Sunday, April 29, 2012

The Anti-Pilgrim


Reflections of history while writing my novel, American Hero.


Maypole Envy
For want of a nail . . . the kingdom was lost. For want of an O’Doul’s non-alcoholic beverage, America lost a non-stop, multi-cultural, party-all-the-time party and got the Puritan Work Ethic, instead.
Let’s back up. Way up.
Back to the Roaring 20s—the 1620s. The Pilgrims landed on Plymouth Rock and started an intolerant, close-minded, xenophobic, racist, and repressed worker’s paradise. But a little side note has been written out of the history books.
Let’s dash across the pond to the Mermaid Tavern. (Shakespeareans know what I’m talking about). At a table in the back, through the haze of lavender and dill flavored tobacco smoke (What?), behind a small army of beer tankards you will see Thomas Morton, a Falstaffian libertine with poetry in his heart and beer on his breath.
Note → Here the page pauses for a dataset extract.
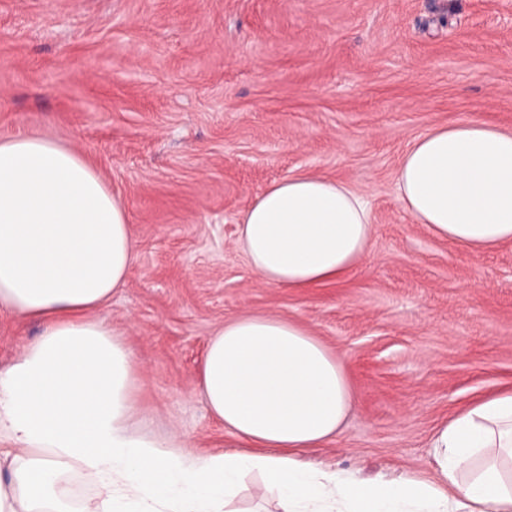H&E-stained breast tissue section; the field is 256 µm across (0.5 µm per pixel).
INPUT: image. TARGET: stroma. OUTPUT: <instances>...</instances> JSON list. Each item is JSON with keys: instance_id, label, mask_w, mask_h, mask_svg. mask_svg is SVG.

He just closes his copy of Francis Bacon’s utopian screed, Bensalem, that argues against the shame/guilt/blame sandwich that forms the staple of contemporary diets. Bensalem suggests, and Morton nods eagerly, that maybe God doesn’t want us to suffer. Maybe God didn’t necessarily create a zero sum world of pre-Darwinian Darwinism, winner takes all, to the victor go the spoils. Maybe God created the world’s biggest playground—the world—and said, okay, kids, go play, Daddy’s gonna take a nap.
Maybe life is about the pursuit of happiness (that’s right, young Tom Jefferson, pay attention). Maybe life is about exploration. Maybe science is not about defining the world, but fooling around with it. Maybe art is about the possible. Maybe people aren’t to be feared because they’re different. Maybe it’s more fun that way, more colors in the Crayola box.
So Morton gets funding from the Merchant Adventurers, the same cabal of business interests that funded the Mayflower and Jamestown—it’s called hedging your bets—and came to the New World, settling across the street from Plymouth in a plot of land Morton actually paid the Algonquin tribe for (unlike the Pilgrims who just bloody well took it), and, in honor of his Celtic ancestors—who were pretty much identical to the native population in America, especially with their fondness for feathers and naked dancing in the moonlight—he created Merrymount.
The difference between Morton’s Merrymount and Plymouth/Jamestown was that Morton had no interest in recreating the dysfunctional Church and State bananafish of the old world. He wanted to reinvigorate the ecumenical encomiendas of Bartolomé de Las Casas in Venezuela from the 1540s. He encouraged indentured servants to rebel against their masters. They did. He wanted the Indians to live with their English cousins. They did. Morton invited everybody to the party: Africans (including Muslims), Catholics, even Jews. There was complete equality between women and men. He established a representational democracy based on the Iroquois system. Everybody had a voice.
Mostly, the voices were singing. Morton felt the best use of time and resources would involve a lot of dancing and drinking beer.
 When they actually built a Maypole, a symbol of European paganism, and danced around it with ribbons and flowers in their hair, it became too much for the Puritans, who had already looked upon their neighbors as an incurable tumor.
They sent the stout Miles Standish, or as Morton called him, Captain Shrimp, to perform the operation. Two-dozen armed Pilgrims marched down the road to Merrymount singing “Onward Christian Soldiers.”
Standish’s bloodlust was frustrated because he arrived the morning of May 2nd, the night after the Maypole revelry, which left the entire population merrily unconscious or with start-the-revolution-without-me hangovers. The Pilgrims bum-rushed the Catholics and Jews, re-indentured the white men, shipped off the Africans to the slave markets of Barbados, chased the Indians back into the forest, and married off (enslaved) the women. As for Morton, who as leader of the Merrymounters set the bar high for drunken revelry, he finally woke up chained in the hold of a ship plowing back to Merry Old England.
Thus ended a noble experiment in personal inspiration and social acceptance. The Merrymounters may have been having too good of a time, but eventually, people either moderate or pixilate. The Merrymounters never got that chance. I like to keep Thomas Morton’s fever dream alive every time I raise a pint, or some less fattening equivalent, but I don’t think of what might have been. I think of what can be.